The 55,000-square-foot spiritual center and community complex is the most prominent symbol of voodoo's resurgence in the city. Opened in 2011 at a cost of almost $13 million (from public and private funding), the center includes a voodoo shop and hosts public vodou ceremonies. Its interior borrows heavily from vodou, including a La Sirene-style mermaid sculpture in the lobby, which plays prominently into the center's annual Anba Dlo ("Beneath the Waters") Festival, which honors both the vodou belief that humanity comes from water and the city's rebuilding post-Katrina.

"Putting together the Healing Center has been a whole process of getting [outsiders] comfortable and tolerant with being associated with voodoo. A lot of people who feared it turned around," says Glassman. "There's a much greater respect for the religion now, an acceptance that it is a religion."

The new closer-knit voodoo community is not without its drawbacks, though; its small size is allowing fundamentalist conflicts to draw more attention than they would in a larger group. This is especially noticeable in Haitian voodoo; in the past few years, there's been an upswing in friction between younger Haitian initiates and older members over what is deemed acceptable "purity" of their faith.

"I have noticed that a lot of the Americans going to Haiti to get initiated come back and have rookie newbie syndrome," says Brandi Kelley, owner of Voodoo Authentica. "They tend to have this zeal, an [attitude] of 'Here's how you should be doing things.' These [new people] don't get the welcoming, inclusive part of voodoo; they seem to equate the word purity with exclusion."
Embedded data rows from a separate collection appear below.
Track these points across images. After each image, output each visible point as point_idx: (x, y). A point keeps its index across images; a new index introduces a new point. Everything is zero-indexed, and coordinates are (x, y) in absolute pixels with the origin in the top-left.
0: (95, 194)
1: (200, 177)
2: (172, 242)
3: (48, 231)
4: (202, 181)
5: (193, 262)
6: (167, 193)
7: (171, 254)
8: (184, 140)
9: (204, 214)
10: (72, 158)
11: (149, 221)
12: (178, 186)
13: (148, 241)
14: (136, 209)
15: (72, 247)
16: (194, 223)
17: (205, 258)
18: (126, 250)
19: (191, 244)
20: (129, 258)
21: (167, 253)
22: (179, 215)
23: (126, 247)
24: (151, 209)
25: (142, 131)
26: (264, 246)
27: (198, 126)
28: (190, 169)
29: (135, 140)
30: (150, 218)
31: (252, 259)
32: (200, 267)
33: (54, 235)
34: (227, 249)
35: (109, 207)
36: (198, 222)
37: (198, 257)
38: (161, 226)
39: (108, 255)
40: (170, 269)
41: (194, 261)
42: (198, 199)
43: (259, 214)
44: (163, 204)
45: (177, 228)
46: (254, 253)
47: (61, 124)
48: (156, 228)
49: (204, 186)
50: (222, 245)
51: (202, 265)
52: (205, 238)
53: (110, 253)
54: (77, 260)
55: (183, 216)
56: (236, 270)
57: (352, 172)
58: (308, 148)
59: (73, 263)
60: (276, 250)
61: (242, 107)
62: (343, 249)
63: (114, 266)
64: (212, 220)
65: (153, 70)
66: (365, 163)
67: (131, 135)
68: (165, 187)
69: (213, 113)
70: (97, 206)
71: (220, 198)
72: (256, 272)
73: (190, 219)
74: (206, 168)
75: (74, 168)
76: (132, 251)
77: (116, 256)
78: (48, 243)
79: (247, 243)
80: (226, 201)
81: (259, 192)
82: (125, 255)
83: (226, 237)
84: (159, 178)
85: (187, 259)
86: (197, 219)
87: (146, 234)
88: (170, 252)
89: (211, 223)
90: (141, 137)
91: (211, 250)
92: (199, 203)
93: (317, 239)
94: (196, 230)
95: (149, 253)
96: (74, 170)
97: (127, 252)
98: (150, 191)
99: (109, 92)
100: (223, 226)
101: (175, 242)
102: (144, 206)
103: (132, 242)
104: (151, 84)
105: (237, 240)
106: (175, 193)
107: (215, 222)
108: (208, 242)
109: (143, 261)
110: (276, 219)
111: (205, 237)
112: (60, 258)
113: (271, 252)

Such hostility is the exception to the rule of the warmer and generally familial community, Kelley stresses, but it is starting to breed hostility—an echo of the more fragmented scene before Katrina. Matt Deos, who moved to New Orleans this spring, is all too familiar with this sort of suspicion. "The moment that these people down here learn that I'm an initiate on the Haitian side, it's like all their defenses go up. They think I'm gonna attack," says Deos, who calls himself a "hardcore traditionalist" practitioner. "They think I'm gonna say, 'Your practice isn't valid.' All this stuff comes out."
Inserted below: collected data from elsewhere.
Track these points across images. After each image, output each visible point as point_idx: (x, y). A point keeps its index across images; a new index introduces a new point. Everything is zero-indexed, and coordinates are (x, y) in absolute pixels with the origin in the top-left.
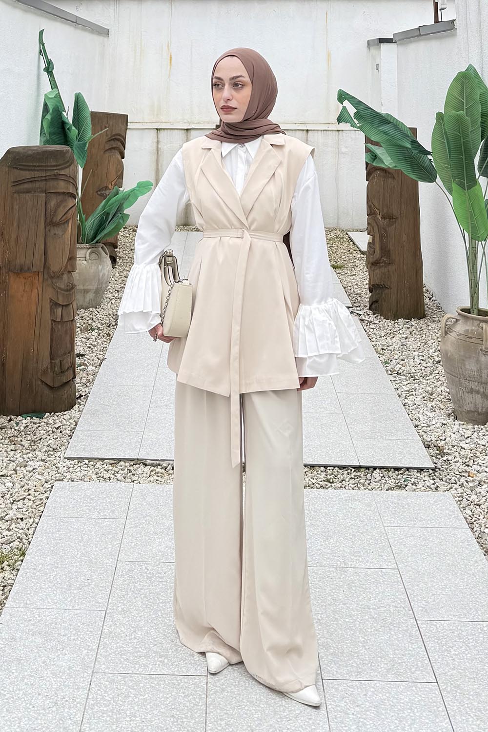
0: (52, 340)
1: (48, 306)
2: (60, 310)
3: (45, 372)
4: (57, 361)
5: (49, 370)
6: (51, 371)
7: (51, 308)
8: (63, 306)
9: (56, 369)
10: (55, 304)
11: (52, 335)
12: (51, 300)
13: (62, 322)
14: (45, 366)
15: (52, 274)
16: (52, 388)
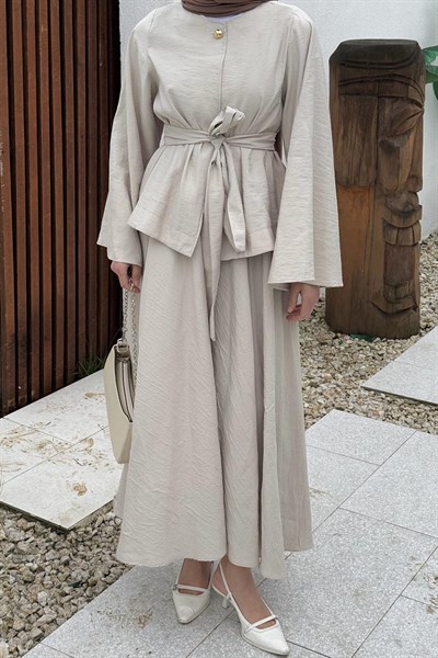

This infighting will not derail the resurgence of voodoo in New Orleans, says Priestess Miriam, who presides over the colorful, gris-gris-laden New Orleans Voodoo Spiritual Temple. Miriam is one of the most high-profile matriarchs in New Orleans voodoo; she once served as a spiritual guide to Nicolas Cage, even traveling to Hawaii to perform a blessing on his wedding to Lisa Marie Presley in 2002.

Voodoo practitioners are hardy souls, Miriam explains, whether they live in New Orleans, New York or anywhere else in the world. "We always rise up," she says, "and see the light of the day."